Records from a data source:
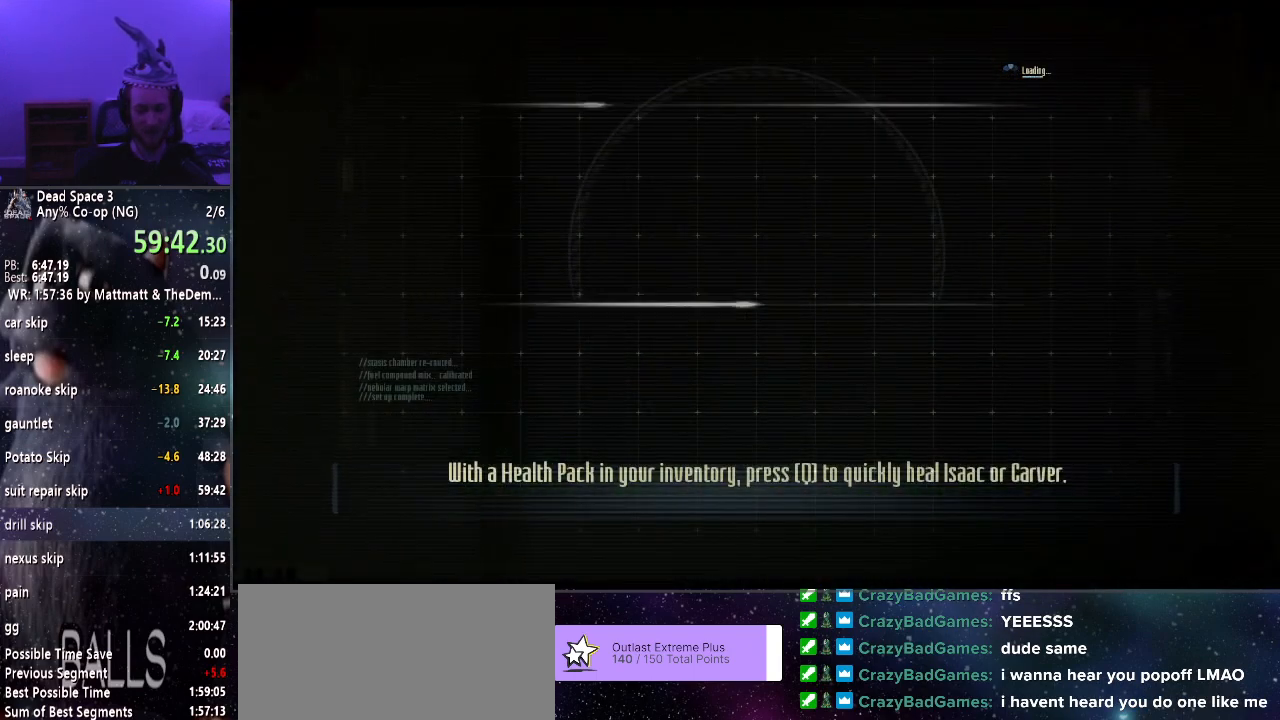
{"keys": ["shift", "w"], "mouse": [], "events": [[266, "e", "down"], [350, "e", "up"], [450, "e", "down"], [500, "e", "up"]]}
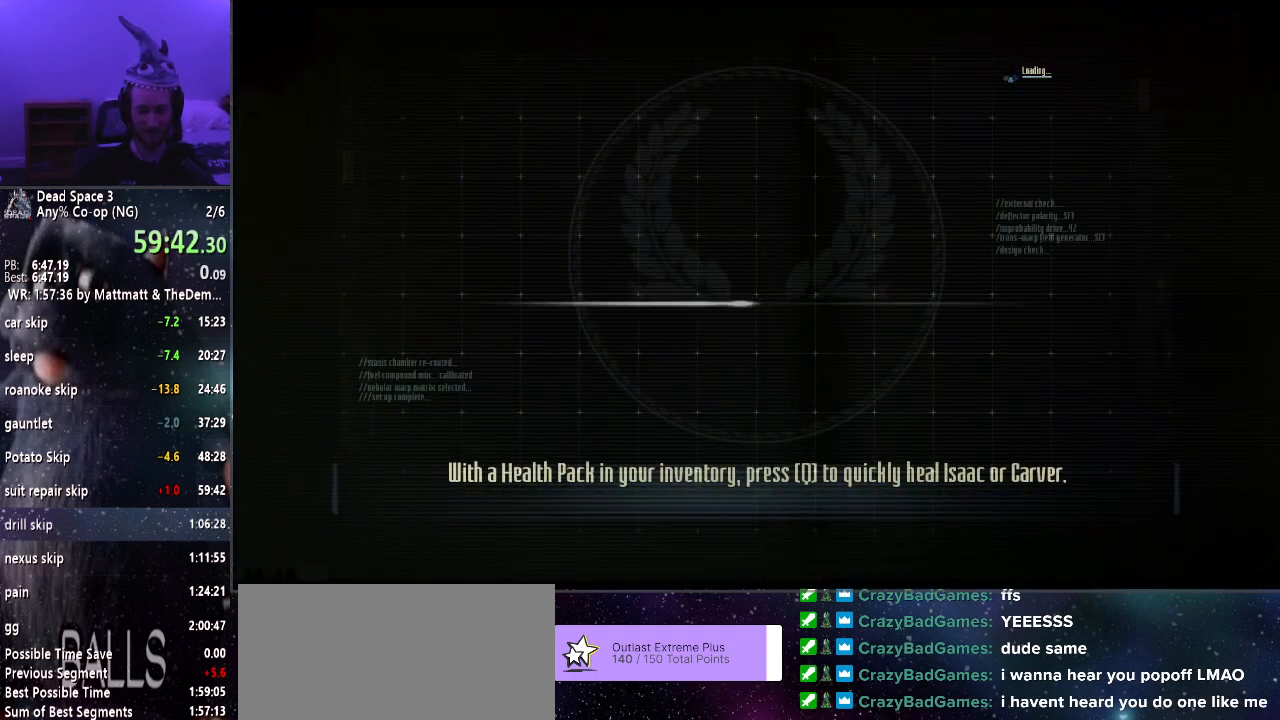
{"keys": ["shift", "w"], "mouse": [], "events": [[83, "e", "down"], [183, "e", "up"], [233, "e", "down"], [316, "e", "up"], [366, "e", "down"], [466, "e", "up"]]}
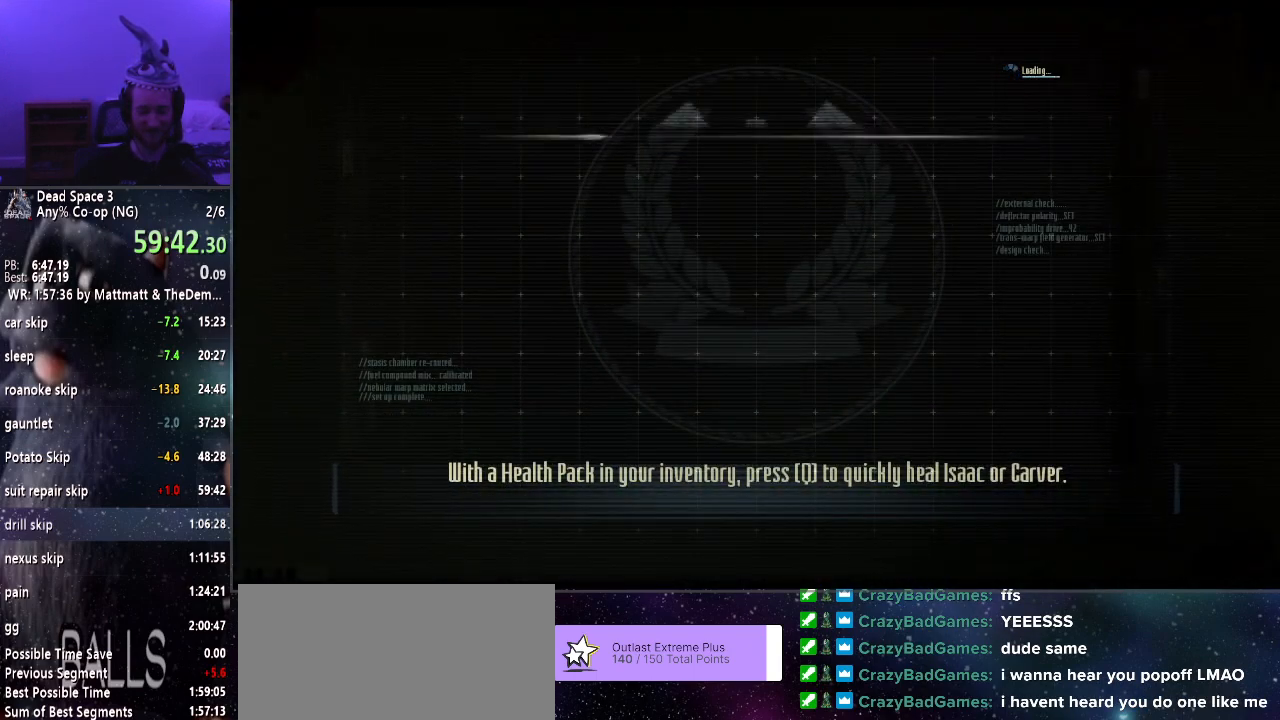
{"keys": ["shift", "w"], "mouse": [], "events": [[50, "e", "down"], [100, "e", "up"], [200, "e", "down"], [300, "e", "up"], [333, "e", "down"], [433, "e", "up"]]}
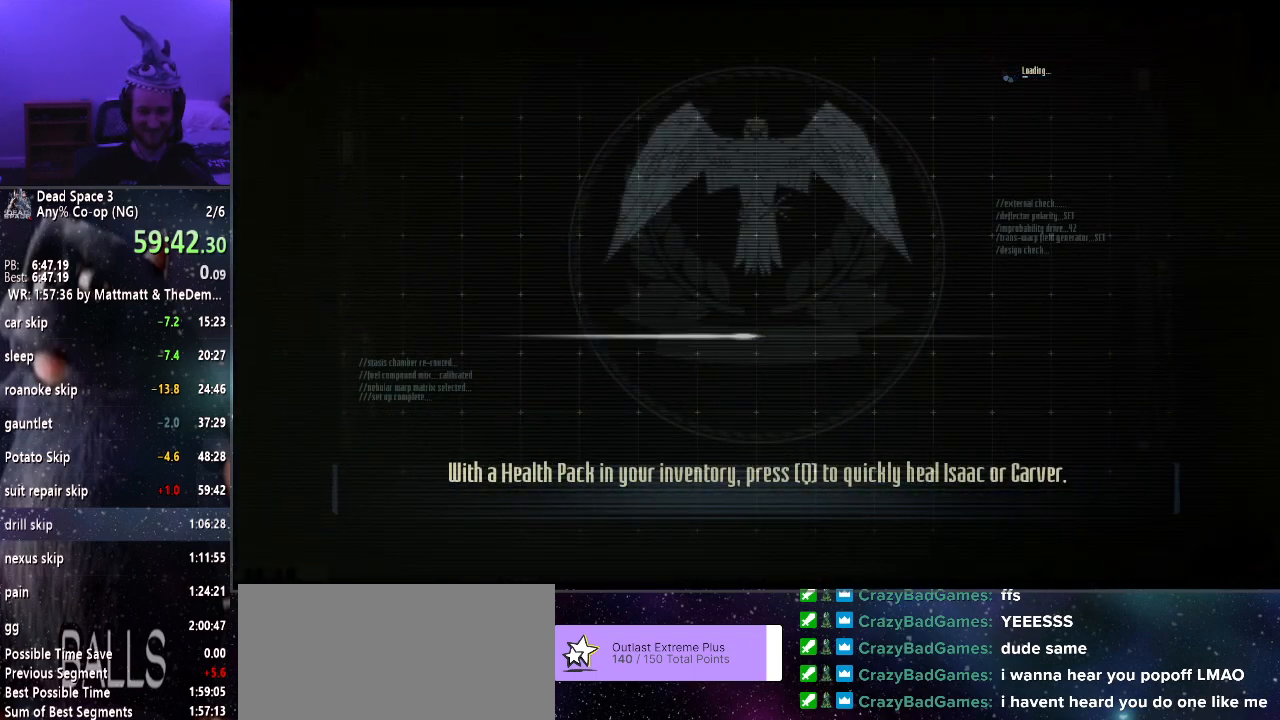
{"keys": ["e", "shift", "w"], "mouse": [], "events": [[33, "e", "down"], [66, "e", "up"], [166, "e", "down"], [216, "e", "up"], [316, "e", "down"], [400, "e", "up"], [483, "e", "down"]]}
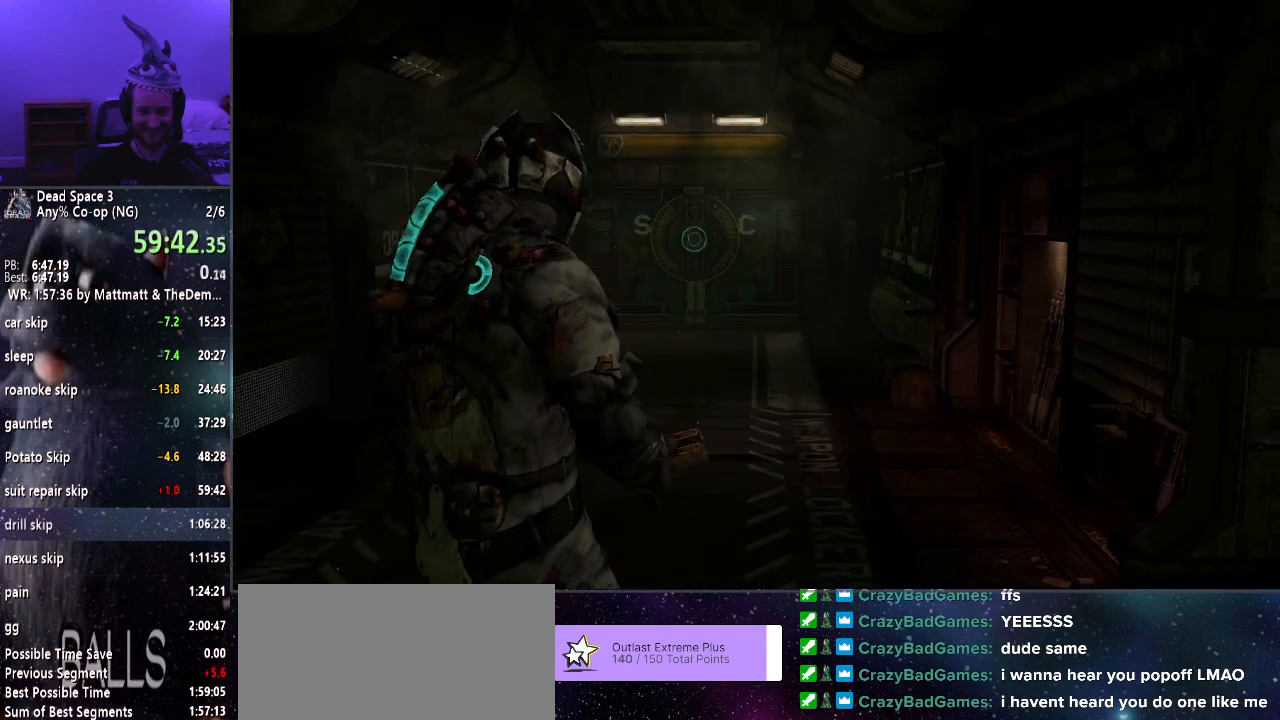
{"keys": ["e", "shift", "w"], "mouse": [], "events": [[33, "e", "up"], [133, "e", "down"], [183, "e", "up"], [283, "e", "down"], [366, "e", "up"], [466, "e", "down"]]}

About this exercise:
The records above, copied word for word without the pictures, are what should be output.

Response area:
{"keys": ["shift", "w"], "mouse": [], "events": [[266, "e", "down"], [350, "e", "up"], [450, "e", "down"], [500, "e", "up"]]}
{"keys": ["shift", "w"], "mouse": [], "events": [[83, "e", "down"], [183, "e", "up"], [233, "e", "down"], [316, "e", "up"], [366, "e", "down"], [466, "e", "up"]]}
{"keys": ["shift", "w"], "mouse": [], "events": [[50, "e", "down"], [100, "e", "up"], [200, "e", "down"], [300, "e", "up"], [333, "e", "down"], [433, "e", "up"]]}
{"keys": ["e", "shift", "w"], "mouse": [], "events": [[33, "e", "down"], [66, "e", "up"], [166, "e", "down"], [216, "e", "up"], [316, "e", "down"], [400, "e", "up"], [483, "e", "down"]]}
{"keys": ["e", "shift", "w"], "mouse": [], "events": [[33, "e", "up"], [133, "e", "down"], [183, "e", "up"], [283, "e", "down"], [366, "e", "up"], [466, "e", "down"]]}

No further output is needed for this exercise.